_Selected passage:_
Normalization: Makes descriptor illumination invariant

Matching: Use L2 (Euclidean) distance

SURF Overview

SURF: Speeded-Up Robust Features (Bay, 2006)

Key improvements over SIFT:

  • 3-5× faster: Uses integral images
  • Comparable performance
  • 64 or 128 dimensions

Caveat: Still patented, requires opencv-contrib

SURF Algorithm

Speed optimizations:

  1. Integral images: Fast box filter computation
  2. Hessian matrix approximation: Box filters instead of Gaussian
  3. Wavelet responses: Simplified gradient computation

Steps similar to SIFT:

  • Scale-space detection (using Hessian)
  • Orientation assignment
  • Descriptor generation

SURF in OpenCV

  1. # requires opencv-contrib-python
  2. # create SURF detector
  3. #ans: surf = cv2.xfeatures2d.SURF_create()
  4. # set Hessian threshold
  5. #ans: surf.setHessianThreshold(400)
  6. #ans: lower = more features, weaker ones
  7. # detect and compute
  8. gray = cv2.cvtColor(img, cv2.COLOR_BGR2GRAY)
  9. #ans: keypoints, descriptors = surf.detectAndCompute(gray, None)
  10. # use extended descriptor (128-dim instead of 64)
  11. #ans: surf.setExtended(True)
  12. #ans: 128 dimensions for more distinctiveness

SIFT vs SURF

SIFT:

  • More accurate, distinctive
  • Better for difficult matching
  • Slower (Gaussian filters)
  • 128 dimensions
  • Patent expired (free)

SURF:

  • Faster (integral images)
  • Good for real-time
  • 64/128 dimensions
  • Still patented
  • Good SIFT alternative

Both: Scale + rotation invariant, robust descriptors

Matching SIFT Features

  1. # detect SIFT in two images
  2. sift = cv2.SIFT_create()
  3. kp1, des1 = sift.detectAndCompute(gray1, None)
  4. kp2, des2 = sift.detectAndCompute(gray2, None)
  5. # brute-force matcher with L2 norm
  6. #ans: bf = cv2.BFMatcher(cv2.NORM_L2, crossCheck=True)
  7. #ans: matches = bf.match(des1, des2)

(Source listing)
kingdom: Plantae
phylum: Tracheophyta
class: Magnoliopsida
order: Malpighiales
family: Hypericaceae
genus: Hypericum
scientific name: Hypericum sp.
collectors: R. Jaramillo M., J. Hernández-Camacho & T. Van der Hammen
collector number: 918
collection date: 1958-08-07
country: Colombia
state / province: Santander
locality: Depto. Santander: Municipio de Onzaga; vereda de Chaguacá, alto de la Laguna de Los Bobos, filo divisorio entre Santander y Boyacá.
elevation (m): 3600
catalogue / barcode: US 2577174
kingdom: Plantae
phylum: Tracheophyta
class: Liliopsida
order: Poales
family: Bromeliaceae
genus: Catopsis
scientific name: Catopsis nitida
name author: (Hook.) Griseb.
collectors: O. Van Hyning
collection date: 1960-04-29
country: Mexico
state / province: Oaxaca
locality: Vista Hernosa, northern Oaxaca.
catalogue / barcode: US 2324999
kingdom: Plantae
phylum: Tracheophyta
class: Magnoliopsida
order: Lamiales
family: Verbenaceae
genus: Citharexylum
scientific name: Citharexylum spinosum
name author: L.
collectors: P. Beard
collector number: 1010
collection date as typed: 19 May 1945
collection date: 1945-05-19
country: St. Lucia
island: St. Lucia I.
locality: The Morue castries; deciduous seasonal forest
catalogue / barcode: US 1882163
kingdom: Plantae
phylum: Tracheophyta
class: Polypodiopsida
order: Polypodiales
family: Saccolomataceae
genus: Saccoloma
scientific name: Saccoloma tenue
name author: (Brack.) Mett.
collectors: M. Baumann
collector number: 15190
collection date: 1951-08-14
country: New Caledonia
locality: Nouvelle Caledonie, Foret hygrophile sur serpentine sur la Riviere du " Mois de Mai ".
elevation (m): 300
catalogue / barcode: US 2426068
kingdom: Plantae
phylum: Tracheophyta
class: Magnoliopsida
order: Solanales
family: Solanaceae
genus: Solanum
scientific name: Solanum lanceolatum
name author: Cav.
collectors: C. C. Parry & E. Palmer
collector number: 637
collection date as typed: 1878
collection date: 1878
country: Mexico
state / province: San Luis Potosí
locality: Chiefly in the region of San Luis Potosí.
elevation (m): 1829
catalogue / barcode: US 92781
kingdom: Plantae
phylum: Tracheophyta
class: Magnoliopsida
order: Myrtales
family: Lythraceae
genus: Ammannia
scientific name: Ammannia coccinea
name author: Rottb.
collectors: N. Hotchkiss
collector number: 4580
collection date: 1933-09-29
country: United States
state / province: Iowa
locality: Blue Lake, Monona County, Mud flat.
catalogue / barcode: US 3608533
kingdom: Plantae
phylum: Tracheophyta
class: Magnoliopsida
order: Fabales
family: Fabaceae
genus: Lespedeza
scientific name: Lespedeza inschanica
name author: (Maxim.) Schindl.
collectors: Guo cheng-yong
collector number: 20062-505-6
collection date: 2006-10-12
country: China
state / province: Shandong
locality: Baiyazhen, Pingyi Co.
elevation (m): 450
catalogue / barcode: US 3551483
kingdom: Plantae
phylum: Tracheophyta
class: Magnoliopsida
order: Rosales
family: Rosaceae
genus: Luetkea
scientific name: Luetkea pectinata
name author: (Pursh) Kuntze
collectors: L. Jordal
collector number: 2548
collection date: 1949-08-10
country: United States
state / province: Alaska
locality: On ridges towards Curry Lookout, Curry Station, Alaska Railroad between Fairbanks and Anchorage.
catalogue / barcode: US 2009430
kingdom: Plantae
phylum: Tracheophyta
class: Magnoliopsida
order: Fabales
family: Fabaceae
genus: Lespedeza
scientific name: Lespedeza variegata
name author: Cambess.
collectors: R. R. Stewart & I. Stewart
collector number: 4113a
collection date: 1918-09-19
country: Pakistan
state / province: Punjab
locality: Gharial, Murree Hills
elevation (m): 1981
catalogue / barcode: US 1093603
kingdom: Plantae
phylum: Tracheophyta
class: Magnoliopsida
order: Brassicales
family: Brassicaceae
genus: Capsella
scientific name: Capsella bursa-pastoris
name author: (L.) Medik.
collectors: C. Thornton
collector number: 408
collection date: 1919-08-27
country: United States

_Aim of the task:_ Copy the SURF and SIFT notes from "11. #ans: surf.setExtended(True)" to "Slower (Gaussian filters)", changing "accurate" to "precise". Work only from the SURF and SIFT notes.

_Answer in full:_
11. #ans: surf.setExtended(True)
  12. #ans: 128 dimensions for more distinctiveness

SIFT vs SURF

SIFT:

  • More precise, distinctive
  • Better for difficult matching
  • Slower (Gaussian filters)